* Material for this exercise:
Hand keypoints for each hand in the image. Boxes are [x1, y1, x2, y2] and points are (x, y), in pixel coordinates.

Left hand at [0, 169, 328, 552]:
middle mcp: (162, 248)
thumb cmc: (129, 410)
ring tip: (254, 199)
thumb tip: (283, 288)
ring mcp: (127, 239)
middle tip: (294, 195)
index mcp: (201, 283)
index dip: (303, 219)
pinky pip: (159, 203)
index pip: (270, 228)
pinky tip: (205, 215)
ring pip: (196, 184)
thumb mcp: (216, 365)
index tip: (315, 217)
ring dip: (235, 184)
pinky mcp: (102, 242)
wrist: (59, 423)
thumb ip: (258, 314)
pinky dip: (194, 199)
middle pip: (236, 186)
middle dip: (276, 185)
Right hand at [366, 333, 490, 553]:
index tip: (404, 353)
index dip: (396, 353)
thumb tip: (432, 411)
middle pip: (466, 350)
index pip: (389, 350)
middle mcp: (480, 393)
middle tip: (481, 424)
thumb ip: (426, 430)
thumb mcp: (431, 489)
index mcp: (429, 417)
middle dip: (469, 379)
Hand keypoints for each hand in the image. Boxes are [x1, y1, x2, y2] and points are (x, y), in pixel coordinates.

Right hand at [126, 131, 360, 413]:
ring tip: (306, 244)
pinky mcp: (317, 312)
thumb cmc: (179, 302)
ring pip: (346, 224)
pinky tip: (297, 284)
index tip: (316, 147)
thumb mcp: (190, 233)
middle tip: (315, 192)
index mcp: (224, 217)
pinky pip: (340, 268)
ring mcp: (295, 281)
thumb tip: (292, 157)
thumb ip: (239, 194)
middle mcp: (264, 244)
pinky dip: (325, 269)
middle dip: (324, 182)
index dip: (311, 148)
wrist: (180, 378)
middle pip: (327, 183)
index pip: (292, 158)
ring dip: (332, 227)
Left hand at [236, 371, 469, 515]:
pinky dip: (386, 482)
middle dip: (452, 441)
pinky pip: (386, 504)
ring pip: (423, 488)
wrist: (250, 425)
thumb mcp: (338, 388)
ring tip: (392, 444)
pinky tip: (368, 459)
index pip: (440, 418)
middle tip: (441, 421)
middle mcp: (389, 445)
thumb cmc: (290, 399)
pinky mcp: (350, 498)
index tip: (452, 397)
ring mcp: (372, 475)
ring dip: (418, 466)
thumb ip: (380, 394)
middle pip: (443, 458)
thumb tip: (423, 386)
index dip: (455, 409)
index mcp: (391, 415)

* Directions: Emit only the final stretch of the records: the line containing "thumb mcp: (338, 388)" through the end, each line exactly as it stands.

* Result of the task:
thumb mcp: (338, 388)
ring tip: (392, 444)
pinky tip: (368, 459)
index pip: (440, 418)
middle tip: (441, 421)
middle mcp: (389, 445)
thumb cmc: (290, 399)
pinky mcp: (350, 498)
index tip: (452, 397)
ring mcp: (372, 475)
ring dip: (418, 466)
thumb ip: (380, 394)
middle pip: (443, 458)
thumb tip: (423, 386)
index dip: (455, 409)
index mcp: (391, 415)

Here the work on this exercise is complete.